How to represent nulls in DataSets consisting of list of case classes


I have a case class

final case class FieldStateData(
    job_id: String = null,
    job_base_step_id: String = null,
    field_id: String = null,
    data_id: String = null,
    data_value: String = null,
    executed_unit: String = null,
    is_doc: Boolean = null,
    mime_type: String = null,
    filename: String = null,
    filesize: BigInt = null,
    caption: String = null,
    executor_id: String = null,
    executor_name: String = null,
    executor_email: String = null,
    created_at: BigInt = null
)

That I want to use as part of a dataset of type Dataset[FieldStateData] to eventually insert into a database. All columns need to be nullable. How would I represent null types for numbers descended from Any rather than any string? I thought about using Option[Boolean] or something like that but will that automatically unbox during insertion or when it's used as a sql query?

Also note that the above code in not correct. Boolean types are not nullable. It's just an example.


Solution

  • You are correct to use Option Monad for in the case class. The field shall be unboxed by spark on read.

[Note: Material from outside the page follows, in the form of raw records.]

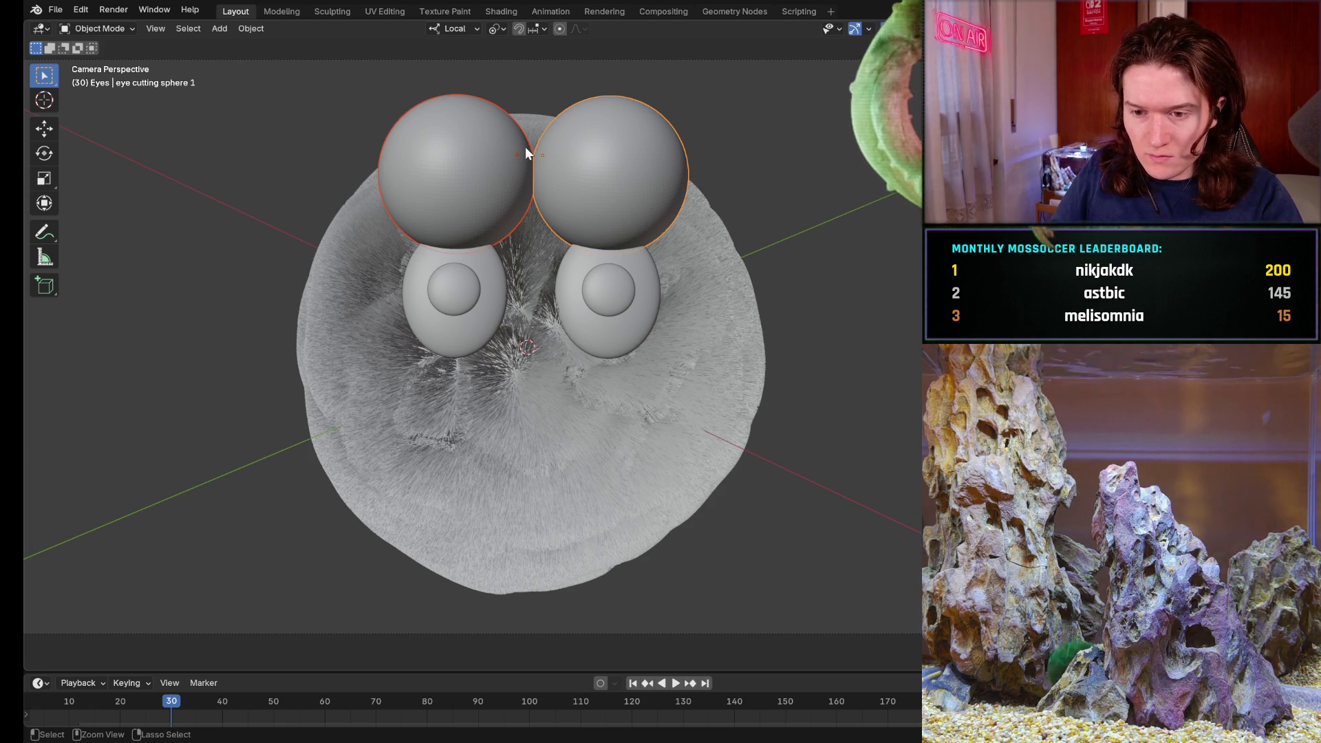
key("ctrl+z")
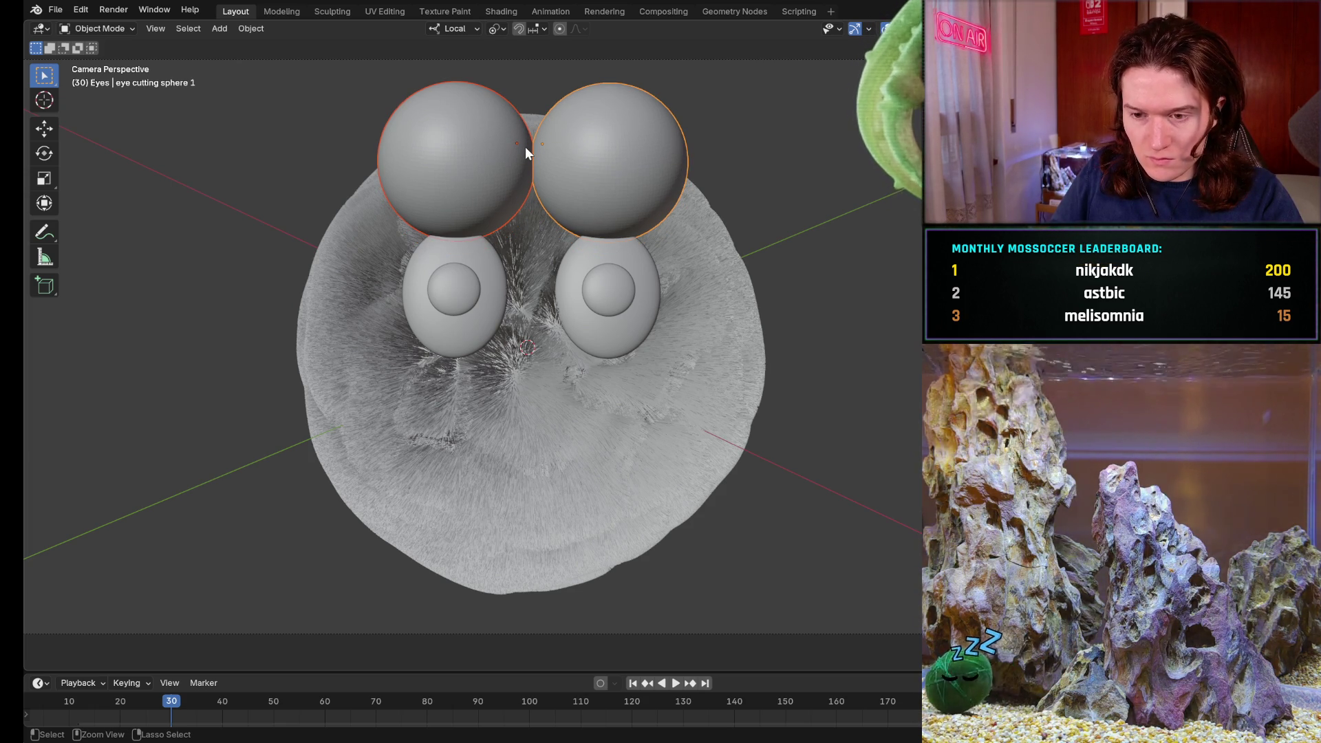
key("ctrl+shift+z")
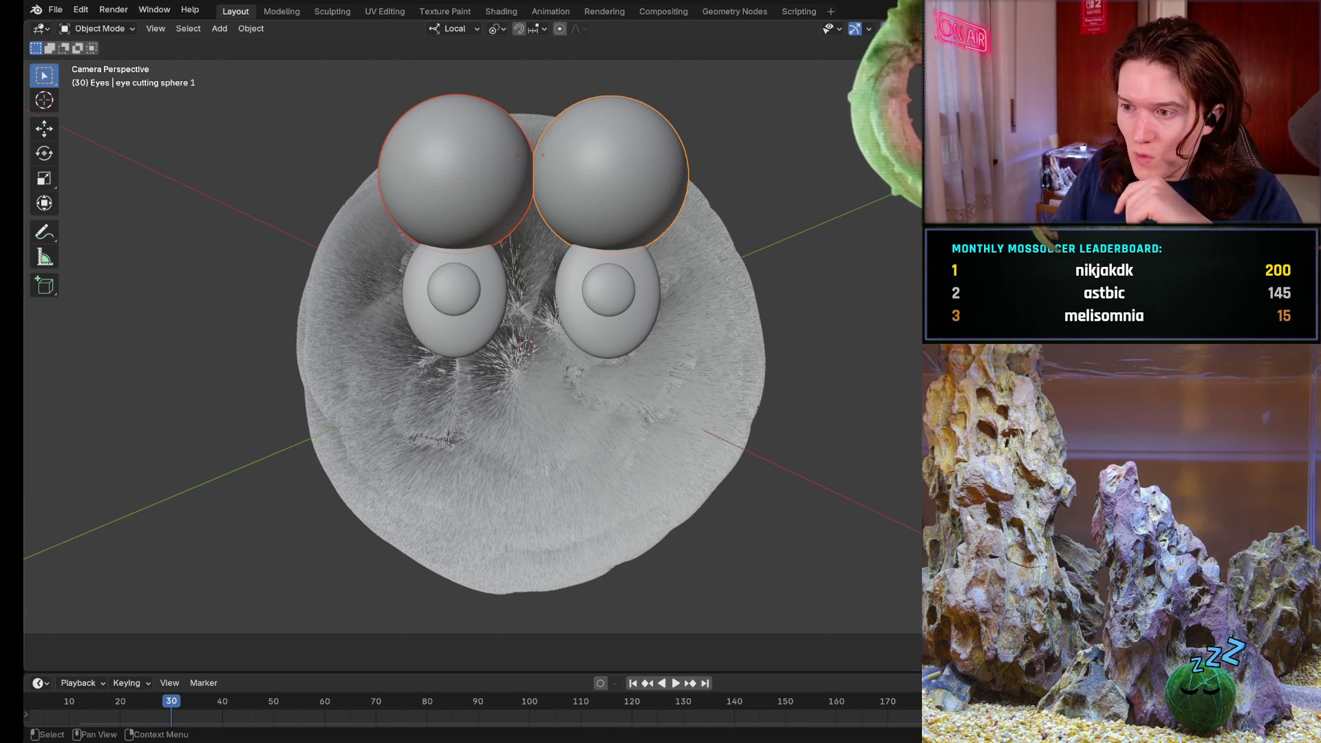
left_click(455, 292)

    import org.apache.spark.sql.{Encoder, Encoders, Dataset}
    
    final case class FieldStateData(job_id: Option[String],
                                    job_base_step_id: Option[String],
                                    field_id: Option[String],
                                    data_id: Option[String],
                                    data_value: Option[String],
                                    executed_unit: Option[String],
                                    is_doc: Option[Boolean],
                                    mime_type: Option[String],
                                    filename: Option[String],
                                   filesize: Option[BigInt],
                                   caption: Option[String],
                                   executor_id: Option[String],
                                   executor_name: Option[String],
                                   executor_email: Option[String],
                                   created_at: Option[BigInt])
    implicit val fieldCodec: Encoder[FieldStateData] = Encoders.product[FieldStateData]
    
    val ds: Dataset[FieldStateEncoder] = spark.read.source_name.as[FieldStateData]
    

    When you write the Dataset back into the database, None become null values and Some(x) are the values that are present.